The authors develop new calibration methods for velocity power spectra using Evolution Mapping, enhancing robustness and extending the model's validity beyond previous approaches.

Findings

Achieved percent-level accuracy up to k ≈ 0.56 Mpc^{-1}

Validated against diverse cosmological models with 1-2% precision

Demonstrated superiority over existing prescriptions in robustness and accuracy

Abstract

We present new fitting functions for the velocity divergence auto- and cross-power spectra, $P_{\theta\theta}(k)$ and $P_{\delta\theta}(k)$, calibrated on gravity-only $N$-body simulations.

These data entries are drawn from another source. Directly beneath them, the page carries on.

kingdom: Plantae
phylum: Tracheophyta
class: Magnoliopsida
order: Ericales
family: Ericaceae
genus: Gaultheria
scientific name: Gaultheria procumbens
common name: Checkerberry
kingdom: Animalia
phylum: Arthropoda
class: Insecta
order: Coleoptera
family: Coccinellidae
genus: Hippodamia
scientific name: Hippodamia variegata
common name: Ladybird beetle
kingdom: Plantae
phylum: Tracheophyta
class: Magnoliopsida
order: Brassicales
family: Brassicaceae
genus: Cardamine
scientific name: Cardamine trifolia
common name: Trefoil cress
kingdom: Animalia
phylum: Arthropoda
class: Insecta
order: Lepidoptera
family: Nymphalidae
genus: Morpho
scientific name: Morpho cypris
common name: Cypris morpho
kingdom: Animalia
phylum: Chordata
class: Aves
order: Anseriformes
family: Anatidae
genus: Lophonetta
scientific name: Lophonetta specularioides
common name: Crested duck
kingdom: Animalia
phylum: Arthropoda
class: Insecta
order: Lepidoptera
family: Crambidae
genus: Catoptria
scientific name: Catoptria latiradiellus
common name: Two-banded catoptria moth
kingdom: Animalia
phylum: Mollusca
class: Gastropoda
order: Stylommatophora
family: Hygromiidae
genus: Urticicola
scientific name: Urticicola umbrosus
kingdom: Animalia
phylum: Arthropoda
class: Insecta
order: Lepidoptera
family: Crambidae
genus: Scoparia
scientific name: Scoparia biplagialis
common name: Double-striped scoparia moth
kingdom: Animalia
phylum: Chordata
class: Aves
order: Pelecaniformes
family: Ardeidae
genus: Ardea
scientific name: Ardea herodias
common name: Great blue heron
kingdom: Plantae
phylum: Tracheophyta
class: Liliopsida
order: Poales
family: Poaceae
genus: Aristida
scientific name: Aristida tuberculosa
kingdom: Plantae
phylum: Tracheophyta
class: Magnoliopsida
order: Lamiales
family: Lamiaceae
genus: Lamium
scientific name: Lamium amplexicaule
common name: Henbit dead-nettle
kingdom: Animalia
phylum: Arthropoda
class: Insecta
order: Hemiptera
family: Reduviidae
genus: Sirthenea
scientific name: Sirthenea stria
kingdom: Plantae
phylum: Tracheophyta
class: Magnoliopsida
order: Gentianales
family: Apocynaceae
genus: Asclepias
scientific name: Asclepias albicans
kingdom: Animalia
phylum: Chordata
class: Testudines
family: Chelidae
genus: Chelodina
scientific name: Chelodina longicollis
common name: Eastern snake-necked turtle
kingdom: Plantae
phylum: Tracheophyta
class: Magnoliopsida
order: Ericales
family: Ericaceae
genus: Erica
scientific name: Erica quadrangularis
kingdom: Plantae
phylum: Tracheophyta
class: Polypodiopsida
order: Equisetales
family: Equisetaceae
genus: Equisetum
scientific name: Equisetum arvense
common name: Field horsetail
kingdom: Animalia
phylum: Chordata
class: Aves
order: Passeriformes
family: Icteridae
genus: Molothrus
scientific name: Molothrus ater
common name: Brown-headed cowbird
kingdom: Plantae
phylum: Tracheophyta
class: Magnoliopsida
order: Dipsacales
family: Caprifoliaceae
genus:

By applying the Evolution Mapping framework, we revise existing prescriptions to introduce a physically motivated parametrisation in terms of the clustering amplitude $\sigma_{12}$, the RMS density fluctuation smoothed at $12\,\text{Mpc}$. This approach improves robustness and extends the range of applicability beyond that of previous models. Our fits are calibrated using a suite of multi-resolution simulations, with numerical convergence carefully quantified and sampling artefacts mitigated through a conservative patching strategy. This yields converged measurements up to $k\simeq0.56\,\mathrm{Mpc}^{-1}$ and percent-level accuracy for both $P_{\theta\theta}(k)$ and $P_{\delta\theta}(k)$ over a wide range of $\sigma_{12}$. Validation against independent simulations spanning a broad range of cosmological models confirms an accuracy of $1$-$2$ per cent on scales where the measurements are robust, systematically outperforming existing prescriptions. We further assess the impact of deviations from the exact evolution mapping relation induced by differing growth histories. For most cosmologies of practical interest, we find that neglecting these effects introduces only subdominant errors. We show that expressing fitting functions in $h$-dependent units leads to spurious, unphysical dependencies on the Hubble parameter, even for models with identical linear clustering. This provides strong empirical support for parametrising non-linear evolution in terms of $\sigma_{12}$ rather than $\sigma_{8}$. Our fitting functions provide a robust description of velocity power spectra, with direct applications to redshift-space distortion modelling in galaxy redshift surveys.